Policy little interests Troy; he’d rather talk personalities. George Stephanopolous; Zoe Baird; Ken Starr; Vince Foster. That’s saying nothing of more rabble-rousing personalities, like Rush Limbaugh, whose popularity peaked during Clinton’s first term. Troy busily name-checks every personnel misstep and media gadfly, while spending little time on actual Clinton accomplishments, that I felt less like I’d read a comprehensive history, more like I’d dived into a morass of tabloid journalism redux.

Meanwhile, the decade itself gets some sporadic treatment. Remember, the 1990s saw tech-stock CEOs getting rock-star treatment, appearing on Rolling Stone covers, speaking to applauding stadium crowds, making millions on stock offerings that actually produced nothing. With the Cold War over, American attention spans wavered on countless brightly colored do-funnies and financial mousetraps. Troy mentions some, but lingers on not one long enough for true comprehension.

Full disclosure: I’m no Clinton loyalist. During the 1990s, I voted Republican, but converted to liberalism after 9/11. Since then, I’ve drifted toward Distributism, a Third Way political-economic theory based on moral precepts. Bill Clinton’s willingness to appease his opponents (cf. Ian Haney López or Barry Glassner) strike me, then as now, as craven. And anyone expecting anything different from Mrs. Clinton seems incredibly naïve.

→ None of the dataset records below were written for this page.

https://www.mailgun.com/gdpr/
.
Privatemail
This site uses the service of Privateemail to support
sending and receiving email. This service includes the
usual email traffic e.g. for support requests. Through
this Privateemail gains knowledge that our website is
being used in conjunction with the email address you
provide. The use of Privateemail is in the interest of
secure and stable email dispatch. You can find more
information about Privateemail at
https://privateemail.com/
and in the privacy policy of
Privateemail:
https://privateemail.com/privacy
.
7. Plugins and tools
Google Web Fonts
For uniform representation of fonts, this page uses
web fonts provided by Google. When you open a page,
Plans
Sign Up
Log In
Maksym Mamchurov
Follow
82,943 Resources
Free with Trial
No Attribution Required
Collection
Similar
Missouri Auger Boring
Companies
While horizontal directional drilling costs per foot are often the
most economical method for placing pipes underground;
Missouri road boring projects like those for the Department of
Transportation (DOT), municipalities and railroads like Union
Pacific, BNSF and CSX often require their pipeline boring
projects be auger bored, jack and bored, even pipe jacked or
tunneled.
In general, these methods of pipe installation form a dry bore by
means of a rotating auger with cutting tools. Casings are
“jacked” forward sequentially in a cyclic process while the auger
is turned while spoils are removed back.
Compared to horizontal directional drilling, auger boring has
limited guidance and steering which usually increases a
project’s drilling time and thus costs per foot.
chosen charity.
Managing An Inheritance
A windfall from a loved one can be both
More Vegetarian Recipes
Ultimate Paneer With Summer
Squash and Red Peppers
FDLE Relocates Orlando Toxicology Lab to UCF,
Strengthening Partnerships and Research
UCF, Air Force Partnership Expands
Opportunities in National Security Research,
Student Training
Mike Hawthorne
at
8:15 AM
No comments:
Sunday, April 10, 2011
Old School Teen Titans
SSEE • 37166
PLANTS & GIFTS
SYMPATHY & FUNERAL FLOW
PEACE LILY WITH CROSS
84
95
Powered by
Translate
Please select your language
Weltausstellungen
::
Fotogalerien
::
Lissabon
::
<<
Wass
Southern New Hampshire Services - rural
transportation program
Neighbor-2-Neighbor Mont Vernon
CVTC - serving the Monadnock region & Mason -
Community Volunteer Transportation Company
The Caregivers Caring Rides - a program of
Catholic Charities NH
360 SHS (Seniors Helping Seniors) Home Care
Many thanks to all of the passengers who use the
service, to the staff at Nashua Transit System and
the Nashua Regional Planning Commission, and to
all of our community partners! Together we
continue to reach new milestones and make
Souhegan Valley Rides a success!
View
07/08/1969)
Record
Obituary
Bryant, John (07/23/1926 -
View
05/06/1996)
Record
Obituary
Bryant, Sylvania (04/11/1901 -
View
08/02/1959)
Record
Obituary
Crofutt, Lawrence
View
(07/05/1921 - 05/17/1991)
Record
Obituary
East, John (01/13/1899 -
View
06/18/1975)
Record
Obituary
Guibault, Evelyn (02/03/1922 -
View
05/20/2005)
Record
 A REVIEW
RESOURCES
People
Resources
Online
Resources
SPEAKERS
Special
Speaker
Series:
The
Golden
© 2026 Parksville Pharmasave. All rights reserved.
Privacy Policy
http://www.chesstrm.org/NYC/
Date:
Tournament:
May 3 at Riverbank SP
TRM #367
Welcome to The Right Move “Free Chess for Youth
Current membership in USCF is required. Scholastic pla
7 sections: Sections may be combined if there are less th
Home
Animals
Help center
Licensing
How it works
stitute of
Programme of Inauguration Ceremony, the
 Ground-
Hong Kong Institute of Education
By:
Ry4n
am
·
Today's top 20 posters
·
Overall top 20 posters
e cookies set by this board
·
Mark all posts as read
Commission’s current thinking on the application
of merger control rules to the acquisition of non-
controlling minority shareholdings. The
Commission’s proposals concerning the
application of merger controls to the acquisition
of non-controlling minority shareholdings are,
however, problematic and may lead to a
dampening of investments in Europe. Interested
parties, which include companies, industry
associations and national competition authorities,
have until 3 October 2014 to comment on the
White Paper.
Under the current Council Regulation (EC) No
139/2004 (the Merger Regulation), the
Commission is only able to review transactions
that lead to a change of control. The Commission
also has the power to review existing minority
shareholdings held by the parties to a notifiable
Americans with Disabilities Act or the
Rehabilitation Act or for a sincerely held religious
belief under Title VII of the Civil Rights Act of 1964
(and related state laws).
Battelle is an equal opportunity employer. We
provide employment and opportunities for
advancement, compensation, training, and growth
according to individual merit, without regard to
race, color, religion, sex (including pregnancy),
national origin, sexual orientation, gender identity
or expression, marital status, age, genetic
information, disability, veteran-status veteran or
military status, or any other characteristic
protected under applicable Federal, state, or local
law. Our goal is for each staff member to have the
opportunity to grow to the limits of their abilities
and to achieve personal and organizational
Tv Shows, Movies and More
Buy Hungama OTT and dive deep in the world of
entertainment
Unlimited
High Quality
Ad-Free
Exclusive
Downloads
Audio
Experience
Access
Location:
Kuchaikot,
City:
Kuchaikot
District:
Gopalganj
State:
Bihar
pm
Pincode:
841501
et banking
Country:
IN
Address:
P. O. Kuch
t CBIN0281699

That said, Troy’s low-tension, milquetoast synopsis will satisfy neither inveterate Clinton haters nor died-in-the-wool True Believers. He surveys the decade with great breadth but little depth, often stumbling into the very traps he contends doomed Clinton’s contemporaries. I simply learned more reading Conason and Lyons’ The Hunting of the President. Too flimsy for readers my age, too superficial for younger readers, this book just drifts.